══ SOURCE MATERIAL ══
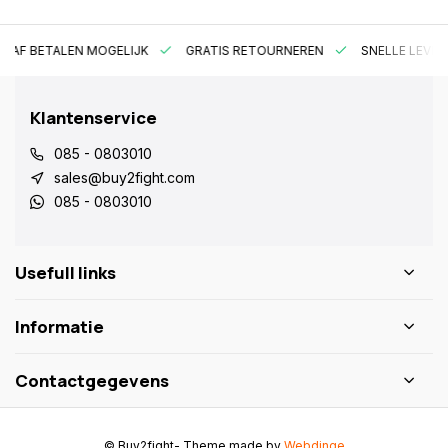
RAF BETALEN MOGELIJK
GRATIS RETOURNEREN
SNELLE LEVER
Klantenservice
085 - 0803010
sales@buy2fight.com
085 - 0803010
Usefull links
Informatie
Contactgegevens
© Buy2fight
- Theme made by
Webdinge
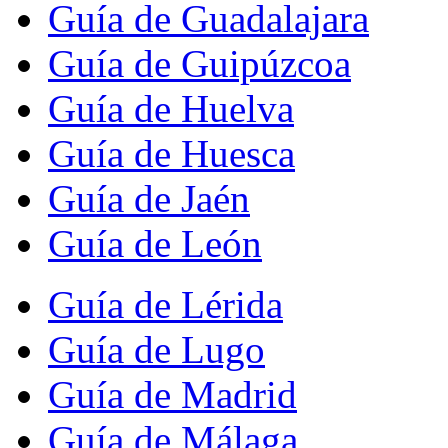
Guía de Guadalajara
Guía de Guipúzcoa
Guía de Huelva
Guía de Huesca
Guía de Jaén
Guía de León
Guía de Lérida
Guía de Lugo
Guía de Madrid
Guía de Málaga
═══
▸ **TASK ITEM**
Could you reproduce every line of text from all the items above, word for word, without including the pictures?

▸ **TASK RESULT**
RAF BETALEN MOGELIJK
GRATIS RETOURNEREN
SNELLE LEVER
Klantenservice
085 - 0803010
sales@buy2fight.com
085 - 0803010
Usefull links
Informatie
Contactgegevens
© Buy2fight
- Theme made by
Webdinge
Guía de Guadalajara
Guía de Guipúzcoa
Guía de Huelva
Guía de Huesca
Guía de Jaén
Guía de León
Guía de Lérida
Guía de Lugo
Guía de Madrid
Guía de Málaga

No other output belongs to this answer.